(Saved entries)

..............................

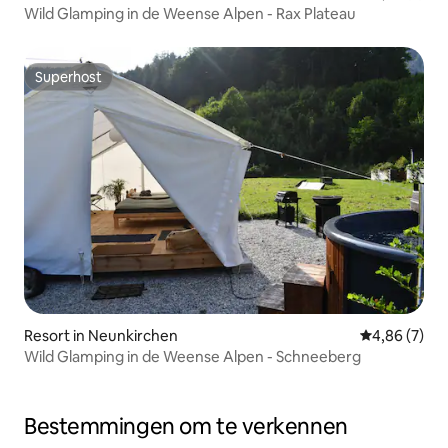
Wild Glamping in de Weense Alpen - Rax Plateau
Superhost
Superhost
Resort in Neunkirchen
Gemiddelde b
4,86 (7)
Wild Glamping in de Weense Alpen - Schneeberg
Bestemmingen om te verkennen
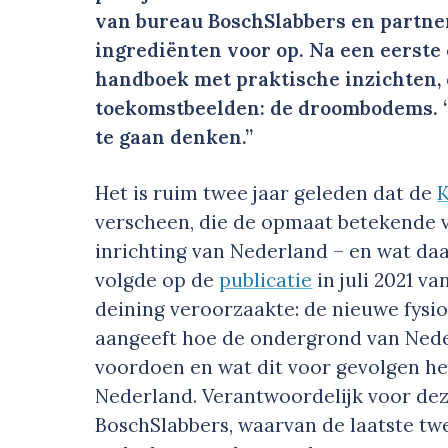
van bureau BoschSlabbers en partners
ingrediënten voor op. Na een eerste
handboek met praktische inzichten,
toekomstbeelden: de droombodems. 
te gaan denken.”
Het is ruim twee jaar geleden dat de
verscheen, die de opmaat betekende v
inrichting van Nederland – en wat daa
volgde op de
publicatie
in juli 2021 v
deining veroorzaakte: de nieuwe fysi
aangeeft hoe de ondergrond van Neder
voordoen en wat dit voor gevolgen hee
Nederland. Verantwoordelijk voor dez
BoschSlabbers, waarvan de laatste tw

..............................

> [Job item]: Please copy the text of all the records above word for word, leaving out the pictures.

> [Result for this exercise]:
Wild Glamping in de Weense Alpen - Rax Plateau
Superhost
Superhost
Resort in Neunkirchen
Gemiddelde b
4,86 (7)
Wild Glamping in de Weense Alpen - Schneeberg
Bestemmingen om te verkennen
van bureau BoschSlabbers en partners
ingrediënten voor op. Na een eerste
handboek met praktische inzichten,
toekomstbeelden: de droombodems. 
te gaan denken.”
Het is ruim twee jaar geleden dat de
verscheen, die de opmaat betekende v
inrichting van Nederland – en wat daa
volgde op de
publicatie
in juli 2021 v
deining veroorzaakte: de nieuwe fysi
aangeeft hoe de ondergrond van Neder
voordoen en wat dit voor gevolgen hee
Nederland. Verantwoordelijk voor dez
BoschSlabbers, waarvan de laatste tw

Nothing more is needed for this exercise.